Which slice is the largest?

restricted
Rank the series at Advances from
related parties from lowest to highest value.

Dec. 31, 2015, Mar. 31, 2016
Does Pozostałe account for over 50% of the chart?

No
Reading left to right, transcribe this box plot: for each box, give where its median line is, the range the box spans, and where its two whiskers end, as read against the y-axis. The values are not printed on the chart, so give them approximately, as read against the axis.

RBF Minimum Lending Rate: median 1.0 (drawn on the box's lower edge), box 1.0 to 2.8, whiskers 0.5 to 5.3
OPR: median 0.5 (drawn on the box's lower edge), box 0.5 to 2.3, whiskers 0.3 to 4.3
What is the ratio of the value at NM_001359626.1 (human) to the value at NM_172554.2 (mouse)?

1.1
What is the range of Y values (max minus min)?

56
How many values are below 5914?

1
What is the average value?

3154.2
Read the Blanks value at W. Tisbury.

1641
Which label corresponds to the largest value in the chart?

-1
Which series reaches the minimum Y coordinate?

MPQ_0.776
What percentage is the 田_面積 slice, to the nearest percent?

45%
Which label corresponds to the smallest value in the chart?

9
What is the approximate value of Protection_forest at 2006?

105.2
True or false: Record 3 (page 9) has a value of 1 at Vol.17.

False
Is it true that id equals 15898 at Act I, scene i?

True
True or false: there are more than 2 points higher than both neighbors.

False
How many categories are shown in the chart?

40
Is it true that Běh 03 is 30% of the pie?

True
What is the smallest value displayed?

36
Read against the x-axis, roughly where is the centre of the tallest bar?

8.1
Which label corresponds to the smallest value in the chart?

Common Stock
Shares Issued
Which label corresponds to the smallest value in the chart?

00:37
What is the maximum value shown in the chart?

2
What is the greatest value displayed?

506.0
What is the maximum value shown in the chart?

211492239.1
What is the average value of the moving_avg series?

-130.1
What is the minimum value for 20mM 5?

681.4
================
● **What the task requires**: Render every non-blank line of the listing above as a Markdown table with two columns, Row and Text, numbering the rows in order.

● **Exercise response**:
| Row | Text |
|---|---|
| 1 | Which slice is the largest? |
| 2 | restricted |
| 3 | Rank the series at Advances from |
| 4 | related parties from lowest to highest value. |
| 5 | Dec. 31, 2015, Mar. 31, 2016 |
| 6 | Does Pozostałe account for over 50% of the chart? |
| 7 | No |
| 8 | Reading left to right, transcribe this box plot: for each box, give where its median line is, the range the box spans, and where its two whiskers end, as read against the y-axis. The values are not printed on the chart, so give them approximately, as read against the axis. |
| 9 | RBF Minimum Lending Rate: median 1.0 (drawn on the box's lower edge), box 1.0 to 2.8, whiskers 0.5 to 5.3 |
| 10 | OPR: median 0.5 (drawn on the box's lower edge), box 0.5 to 2.3, whiskers 0.3 to 4.3 |
| 11 | What is the ratio of the value at NM_001359626.1 (human) to the value at NM_172554.2 (mouse)? |
| 12 | 1.1 |
| 13 | What is the range of Y values (max minus min)? |
| 14 | 56 |
| 15 | How many values are below 5914? |
| 16 | 1 |
| 17 | What is the average value? |
| 18 | 3154.2 |
| 19 | Read the Blanks value at W. Tisbury. |
| 20 | 1641 |
| 21 | Which label corresponds to the largest value in the chart? |
| 22 | -1 |
| 23 | Which series reaches the minimum Y coordinate? |
| 24 | MPQ_0.776 |
| 25 | What percentage is the 田_面積 slice, to the nearest percent? |
| 26 | 45% |
| 27 | Which label corresponds to the smallest value in the chart? |
| 28 | 9 |
| 29 | What is the approximate value of Protection_forest at 2006? |
| 30 | 105.2 |
| 31 | True or false: Record 3 (page 9) has a value of 1 at Vol.17. |
| 32 | False |
| 33 | Is it true that id equals 15898 at Act I, scene i? |
| 34 | True |
| 35 | True or false: there are more than 2 points higher than both neighbors. |
| 36 | False |
| 37 | How many categories are shown in the chart? |
| 38 | 40 |
| 39 | Is it true that Běh 03 is 30% of the pie? |
| 40 | True |
| 41 | What is the smallest value displayed? |
| 42 | 36 |
| 43 | Read against the x-axis, roughly where is the centre of the tallest bar? |
| 44 | 8.1 |
| 45 | Which label corresponds to the smallest value in the chart? |
| 46 | Common Stock |
| 47 | Shares Issued |
| 48 | Which label corresponds to the smallest value in the chart? |
| 49 | 00:37 |
| 50 | What is the maximum value shown in the chart? |
| 51 | 2 |
| 52 | What is the greatest value displayed? |
| 53 | 506.0 |
| 54 | What is the maximum value shown in the chart? |
| 55 | 211492239.1 |
| 56 | What is the average value of the moving_avg series? |
| 57 | -130.1 |
| 58 | What is the minimum value for 20mM 5? |
| 59 | 681.4 |